In order to execute a block in place, it is required to return false from
isDispatchNeeded
and delegate the
dispatch
implementation to
Dispatchers.Unconfined.dispatch
in such cases.
I know that if I return false from
isDispatchNeeded
,
dispatch
should not even be called (except maybe for yield?). So in which case should one delegate to
Dispatchers.Unconfined.dispatch()
? This suggestion is mentioned in the docs as something important but I haven’t seen it done in any open source implementation.
s
You're right,
yield()
is the reason for this rule. From the docs for `yield()`:
If the coroutine dispatcher is
Unconfined
, this functions suspends only when there are other unconfined coroutines working and forming an event-loop. For other dispatchers, this function calls
dispatch
and always suspends to be resumed later regardless of the result of
isDispatchNeeded
. If there is no
CoroutineDispatcher
in the context, it does not suspend.
We're dealing with a performance optimisation on top of a performance optimisation here. 1. If you're already on the correct thread, you can return false from
isDispatchNeeded()
to indicate that the continuation can run in-place to avoid the cost of a dispatch. 2. But, if the continuation is a result of a call to
yield()
, the continuation should not run in-place, because the user explicitly indicated that other coroutines should get a chance to run first.

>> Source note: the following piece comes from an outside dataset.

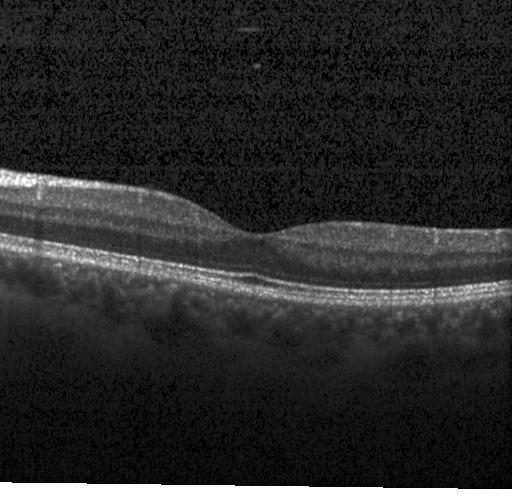

Centered on the fovea · acquired on a Heidelberg Spectralis · optical coherence tomography B-scan. Finding: no choroidal neovascularization, no diabetic macular edema, and no drusen.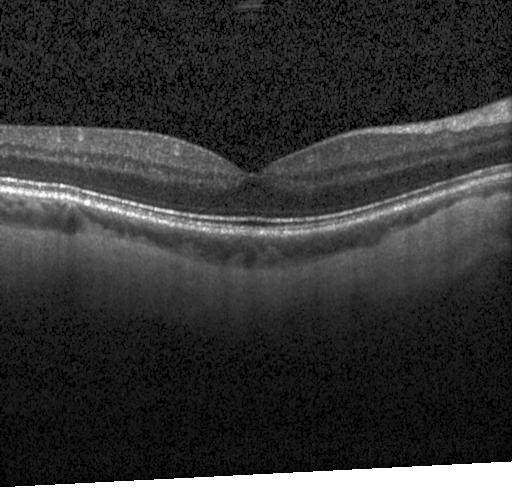 OCT B-scan
The scan shows no choroidal neovascularization, diabetic macular edema, or drusen.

This is why
dispatch
is always called for a
yield()
, even when
isDispatchNeeded()
is
false
. 3. But, if there are no other queued coroutines,
yield()
may still perform an immediate dispatch. This is the reason that
Dispatchers.Unconfined
has a funky implementation of
dispatch
that effectively tells the continuation "no, really, do the immediate dispatch anyway". You cannot do this from your own dispatcher implementations, because you're forbidden from performing an immediate dispatch from the
dispatch
method. The final optimisation (3) is the only thing you gain by delegating to
Dispatchers.Unconfined
. It allows you to perform an immediate dispatch during a
yield()
if you identify that there are no other coroutines that you can schedule instead.

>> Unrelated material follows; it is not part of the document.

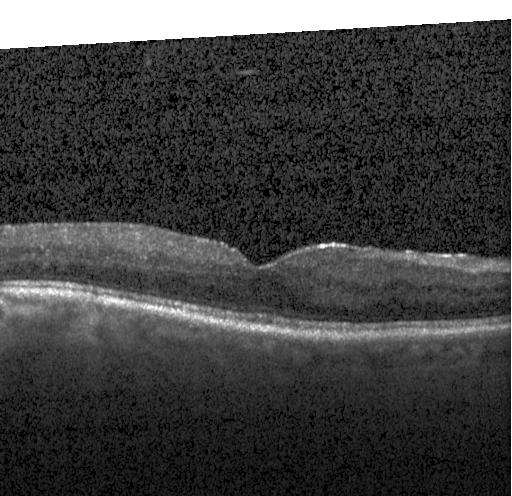 Retinal OCT cross-section
Finding: no evidence of CNV, DME, or drusen.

It's fine if you don't do it. You'll just get a slight performance hit on calls to
yield()
, because it will always dispatch even when there's nothing to yield to.
n
Thanks for the insight Sam! Very interesting. I still don’t understand how to implement it though (I’m not planning to do it tbh, just curious). Should one do: override fun dispatch(ctx, runnable) { if (!isDispatchNeeded(ctx)) { Dispatchers.Unconfined.dispatch(ctx, runnable) } else { … } } Or what. The code above would call “isDispatchNeeded” twice for most continuations, which sucks. Or one can check whether it is a yield call from the context. Either way the docs I pasted are pretty confusing, no?
s
Yeah, the code you shared seems to be what the docs are suggesting. I agree, it's confusing. I can see why none of the currently-implemented immediate dispatchers (Android, Swing, etc.) seem to bother with it.